- - Tuesday, June 4, 2013

In an effort that was once ideological and has now deteriorated into semantics, President Obama refuses to use the phrase “global war on terrorism.” While Mr. Obama’s linguistic acrobatics sometimes seem silly or even petty, they have a purpose. Candidate Obama banned the phrase to signal to progressives his visceral condemnation of the tactics George W. Bush had used in the “war” paradigm to justify. He rejected the use of enhanced interrogation, labeled “torture” the indefinite detention of “enemy combatants,” and proscribed trial by military tribunals. Instead, Mr. Obama contended that terrorism was a particularly heinous form of crime and required no deviation from the civilian criminal justice system. With the terrorism-as-crime paradigm, one would seek the legal extradition of terrorists, arrest — not kill — them, hold them for trial in civilian courts, and sentence them to the existing penal system.

Mr. Obama’s May 23 speech to the National Defense University demonstrated his inability to develop an alternative to the war paradigm and to keep his promises to fundamentally alter the tactics. While he again rejected the “global war on terrorism,” he begrudgingly acknowledged that there was indeed a war, albeit it “a different kind of war.” Logically, this was a Rubicon he needed to cross to defend his use of drones to kill American citizens. Hypocritically, he used the war paradigm for the same reason Mr. Bush had — to defend a policy only palatable to the public in a time of war. While Mr. Bush had used the war paradigm to justify enhanced interrogation and the indefinite detention of enemy combatants, Mr. Obama used it to justify the outright killing without legal review.

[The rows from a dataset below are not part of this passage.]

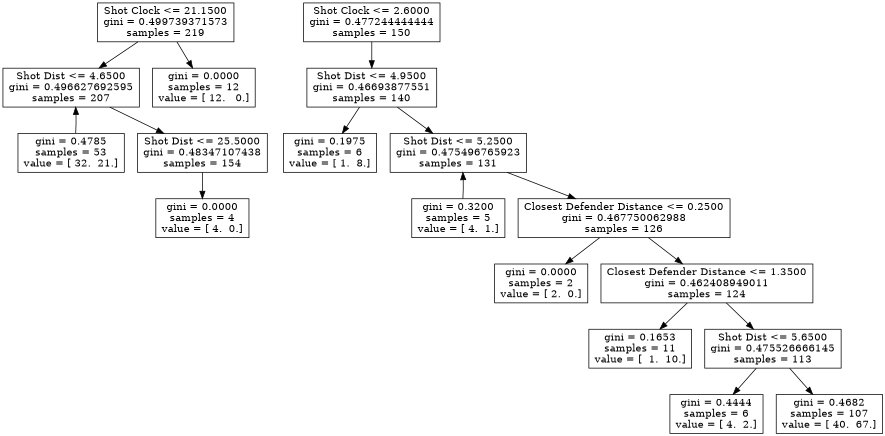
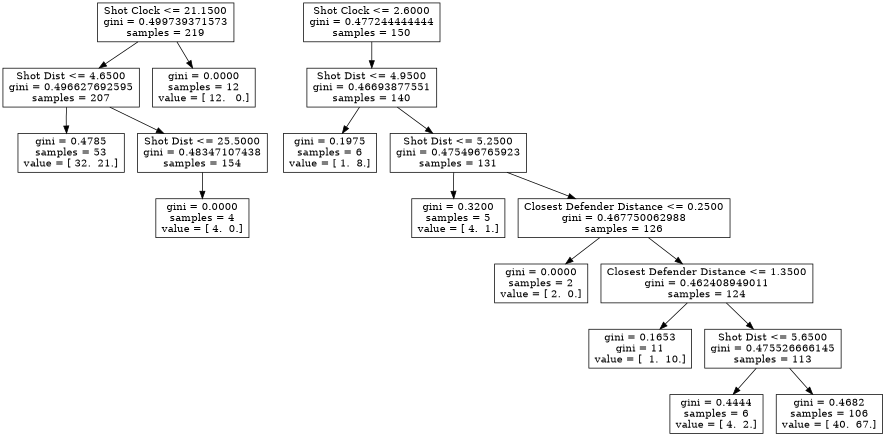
  digraph {
    node [shape=box]
    n1 [label="Shot Clock <= 21.1500\ngini = 0.499739371573\nsamples = 219"]
    n2 [label="Shot Dist <= 4.6500\ngini = 0.496627692595\nsamples = 207"]
    n3 [label="gini = 0.0000\nsamples = 12\nvalue = [ 12.   0.]"]
    n4 [label="gini = 0.4785\nsamples = 53\nvalue = [ 32.  21.]"]
    n5 [label="Shot Dist <= 25.5000\ngini = 0.48347107438\nsamples = 154"]
    n6 [label="gini = 0.0000\nsamples = 4\nvalue = [ 4.  0.]"]
    n7 [label="Shot Clock <= 2.6000\ngini = 0.477244444444\nsamples = 150"]
    n8 [label="Shot Dist <= 4.9500\ngini = 0.46693877551\nsamples = 140"]
    n9 [label="gini = 0.1975\nsamples = 6\nvalue = [ 1.  8.]"]
    n10 [label="Shot Dist <= 5.2500\ngini = 0.475496765923\nsamples = 131"]
    n11 [label="gini = 0.3200\nsamples = 5\nvalue = [ 4.  1.]"]
    n12 [label="Closest Defender Distance <= 0.2500\ngini = 0.467750062988\nsamples = 126"]
    n13 [label="gini = 0.0000\nsamples = 2\nvalue = [ 2.  0.]"]
    n14 [label="Closest Defender Distance <= 1.3500\ngini = 0.462408949011\nsamples = 124"]
-   n15 [label="gini = 0.1653\nsamples = 11\nvalue = [  1.  10.]"]
+   n15 [label="gini = 0.1653\ngini = 11\nvalue = [  1.  10.]"]
    n16 [label="Shot Dist <= 5.6500\ngini = 0.475526666145\nsamples = 113"]
    n17 [label="gini = 0.4444\nsamples = 6\nvalue = [ 4.  2.]"]
-   n18 [label="gini = 0.4682\nsamples = 107\nvalue = [ 40.  67.]"]
+   n18 [label="gini = 0.4682\nsamples = 106\nvalue = [ 40.  67.]"]
    n1 -> n2
    n1 -> n3
-   n4 -> n2
+   n2 -> n4
    n2 -> n5
    n5 -> n6
    n7 -> n8
    n8 -> n9
    n8 -> n10
-   n11 -> n10
+   n10 -> n11
    n10 -> n12
    n12 -> n13
    n12 -> n14
    n14 -> n15
    n14 -> n16
    n16 -> n17
    n16 -> n18
  }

Having himself employed the war paradigm, Mr. Obama tried to pull it back by calling on Congress to declare victory, thus ending the war. Congress could do this by revoking the 12-year-old Authorization of the Use of Military Force and by allowing the transfer of additional detainees from Guantanamo to their home countries. This request creates new problems for the president, though. First, how can he justify his continued use of drones if the war is now over? He finessed this by setting new standards for using drones against Americans. The logic was flawed, however. If there is no war, then the right to due process shouldn’t be suspended. A tighter presidential review is no substitute.

Second, the president’s narrative contradicts the reality that has become all too familiar. With the vicious attack on American soldiers at Fort Hood back in the news, the bombing at the Boston Marathon, and the recent bloody attacks in London and Paris, Mr. Obama’s declaration of victory defies logic. He may be the most gifted communicator in the Oval Office since Ronald Reagan, but even he cannot sell such an implausible narrative.

Finally — and most importantly — the president has failed to develop a realistic alternative to the war paradigm. Rejecting the tribunal system, Mr. Obama promised to end indefinite detention and to bring the prisoners into the traditional criminal justice system. He also repeatedly promised to close Guantanamo Bay. These promises weren’t kept. Mr. Obama failed not because of a lack of effort, but because of the lack of suitable alternatives. His 2009 trial balloon to move the detainees to the Thomson Correctional Center in Illinois failed to gain popular backing and was abandoned. In 2010, the administration dropped its proposal to hold trials for Khalid Shaikh Mohammed and other Sept. 11 conspirators in New York City when it drew anger from citizens and lawmakers alike. Most recently, his call to transfer Guantanamo Bay detainees to their countries of origin lacks congressional backing. Conservatives oppose it largely because of the high recidivism rate, in excess of 30 percent, among those previously returned. Moreover, those remaining at Guantanamo are the most hardened cases. Even some on the left have concerns with the concept. When the Bush administration used extraordinary rendition to send suspected terrorists, such as Abu Omar, back to their country of origin, torture sometimes resulted.

In sum, after years of ideologically driven effort, Mr. Obama has failed to produce a practical — or politically viable — alternative to the Bush paradigm of the “global war on terrorism.” Instead, the tribunal system goes unused, indefinite detention continues, and suspected terrorists — even American ones — are killed without due process, or even the benefits of interrogation, enhanced or otherwise. Verbal acrobatics aside, suspending the use of the term hasn’t brought an end to the reality.

Daniel R. Kempton is a professor of political science and vice president for academic affairs at Franciscan University of Steubenville, Ohio.